Don't look up childhood friends, unless you're sure you want to know

One of my childhood friends sent me a friend request on Facebook a few years ago. I use Facebook infrequently and never send out friend requests of my own, but I accepted his request and promptly forgot about it.

He had been my closest friend in junior high until his family moved away. We quickly lost touch, though our mothers didn’t. As I grew into adulthood, I’d occasionally hear updates through my mother on what was going on in his life.

A few times after making the connection online, I’d feel a slight twinge of guilt that I hadn’t reached back out to him. Still, a combination of laziness, aversion to social media, and mild introversion kept me from doing so. I’m good at responding to online conversations, but not so good at initiating them.

Roughly a year after the Facebook connection, my mother let me know that he’d had a heart attack and was in a coma. A week later, he was gone. My mild guilt over not sending him a message grew exponentially.
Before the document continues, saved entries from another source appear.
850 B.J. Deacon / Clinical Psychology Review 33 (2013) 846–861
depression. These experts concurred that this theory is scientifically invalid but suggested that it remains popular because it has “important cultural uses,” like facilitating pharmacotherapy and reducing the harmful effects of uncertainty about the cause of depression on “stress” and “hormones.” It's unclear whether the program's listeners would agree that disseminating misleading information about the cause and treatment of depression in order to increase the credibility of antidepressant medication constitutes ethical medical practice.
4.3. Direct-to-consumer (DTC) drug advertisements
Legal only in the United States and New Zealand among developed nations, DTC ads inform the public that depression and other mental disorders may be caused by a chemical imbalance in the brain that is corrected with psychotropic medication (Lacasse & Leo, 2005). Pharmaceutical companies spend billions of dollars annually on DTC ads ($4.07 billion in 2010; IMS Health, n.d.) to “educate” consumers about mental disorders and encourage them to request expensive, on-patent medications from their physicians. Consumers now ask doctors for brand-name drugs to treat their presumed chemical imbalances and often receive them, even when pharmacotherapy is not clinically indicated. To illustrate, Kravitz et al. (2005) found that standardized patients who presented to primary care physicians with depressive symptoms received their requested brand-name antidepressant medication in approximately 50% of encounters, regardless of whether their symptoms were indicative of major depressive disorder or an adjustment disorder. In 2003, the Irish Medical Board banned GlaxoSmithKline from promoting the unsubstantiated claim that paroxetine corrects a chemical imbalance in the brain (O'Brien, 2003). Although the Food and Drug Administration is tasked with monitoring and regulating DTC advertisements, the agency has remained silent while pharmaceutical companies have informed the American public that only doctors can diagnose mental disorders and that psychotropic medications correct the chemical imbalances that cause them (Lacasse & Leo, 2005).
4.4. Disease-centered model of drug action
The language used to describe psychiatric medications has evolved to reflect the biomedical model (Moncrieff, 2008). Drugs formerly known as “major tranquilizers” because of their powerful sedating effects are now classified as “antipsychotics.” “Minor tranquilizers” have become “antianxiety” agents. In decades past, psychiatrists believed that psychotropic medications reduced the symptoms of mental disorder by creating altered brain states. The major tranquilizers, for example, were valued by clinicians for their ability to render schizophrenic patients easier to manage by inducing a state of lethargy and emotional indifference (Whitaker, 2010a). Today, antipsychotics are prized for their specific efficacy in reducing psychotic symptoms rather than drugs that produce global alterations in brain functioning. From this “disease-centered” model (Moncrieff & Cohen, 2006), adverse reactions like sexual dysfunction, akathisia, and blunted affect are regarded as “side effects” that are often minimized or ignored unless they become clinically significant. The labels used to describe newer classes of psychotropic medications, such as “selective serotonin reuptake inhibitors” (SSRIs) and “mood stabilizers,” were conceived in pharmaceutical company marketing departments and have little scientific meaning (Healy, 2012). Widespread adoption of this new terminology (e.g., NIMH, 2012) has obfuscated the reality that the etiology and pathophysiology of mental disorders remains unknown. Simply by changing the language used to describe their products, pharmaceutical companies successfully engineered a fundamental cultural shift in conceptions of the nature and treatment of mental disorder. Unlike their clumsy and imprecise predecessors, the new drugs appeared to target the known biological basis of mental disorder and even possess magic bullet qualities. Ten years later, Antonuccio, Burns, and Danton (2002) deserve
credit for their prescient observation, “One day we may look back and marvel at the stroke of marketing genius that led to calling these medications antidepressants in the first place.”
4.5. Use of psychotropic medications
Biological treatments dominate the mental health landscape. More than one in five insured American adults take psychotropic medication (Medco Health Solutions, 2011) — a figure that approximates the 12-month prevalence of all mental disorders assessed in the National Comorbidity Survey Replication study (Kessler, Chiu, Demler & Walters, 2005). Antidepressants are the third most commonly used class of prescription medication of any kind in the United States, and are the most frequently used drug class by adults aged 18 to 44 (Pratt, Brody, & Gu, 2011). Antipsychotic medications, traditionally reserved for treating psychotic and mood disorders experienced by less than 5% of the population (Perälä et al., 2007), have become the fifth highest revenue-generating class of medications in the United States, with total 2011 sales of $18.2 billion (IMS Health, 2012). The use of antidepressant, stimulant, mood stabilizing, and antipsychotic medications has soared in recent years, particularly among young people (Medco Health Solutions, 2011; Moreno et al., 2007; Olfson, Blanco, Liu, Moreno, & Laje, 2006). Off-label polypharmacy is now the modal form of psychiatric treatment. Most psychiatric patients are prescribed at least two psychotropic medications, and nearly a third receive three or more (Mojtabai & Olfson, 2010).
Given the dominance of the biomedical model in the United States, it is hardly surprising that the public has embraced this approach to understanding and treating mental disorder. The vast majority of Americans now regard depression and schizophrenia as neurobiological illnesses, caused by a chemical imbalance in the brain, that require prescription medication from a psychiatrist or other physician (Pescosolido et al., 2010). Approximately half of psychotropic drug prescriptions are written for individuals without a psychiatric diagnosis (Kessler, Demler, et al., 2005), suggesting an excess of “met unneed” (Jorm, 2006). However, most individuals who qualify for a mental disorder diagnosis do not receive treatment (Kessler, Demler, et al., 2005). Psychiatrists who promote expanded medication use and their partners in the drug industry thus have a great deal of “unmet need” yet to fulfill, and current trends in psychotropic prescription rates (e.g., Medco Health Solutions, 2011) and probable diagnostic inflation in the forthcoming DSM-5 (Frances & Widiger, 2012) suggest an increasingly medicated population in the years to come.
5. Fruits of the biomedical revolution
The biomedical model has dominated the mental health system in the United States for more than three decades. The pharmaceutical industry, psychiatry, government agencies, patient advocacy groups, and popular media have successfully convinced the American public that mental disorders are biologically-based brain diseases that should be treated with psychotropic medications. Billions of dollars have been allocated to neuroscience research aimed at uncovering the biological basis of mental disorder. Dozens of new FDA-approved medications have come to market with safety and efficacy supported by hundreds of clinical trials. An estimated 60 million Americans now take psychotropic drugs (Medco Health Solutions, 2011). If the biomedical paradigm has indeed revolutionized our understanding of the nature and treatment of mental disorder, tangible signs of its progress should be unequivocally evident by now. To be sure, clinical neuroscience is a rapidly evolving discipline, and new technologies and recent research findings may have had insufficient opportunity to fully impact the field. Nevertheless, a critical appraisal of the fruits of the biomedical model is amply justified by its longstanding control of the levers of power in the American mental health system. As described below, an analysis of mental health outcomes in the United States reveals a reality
Months after his passing, I open Facebook Messenger for some reason, and there sits an unread message from my friend. The date is shortly after his initial friend request, almost exactly a year before his death. He’d sent me a message which I hadn’t seen, with a quick reminiscence of our junior high years. I’d missed the message, he likely thought I was actively ignoring him, and I would never get the chance to correct that assumption.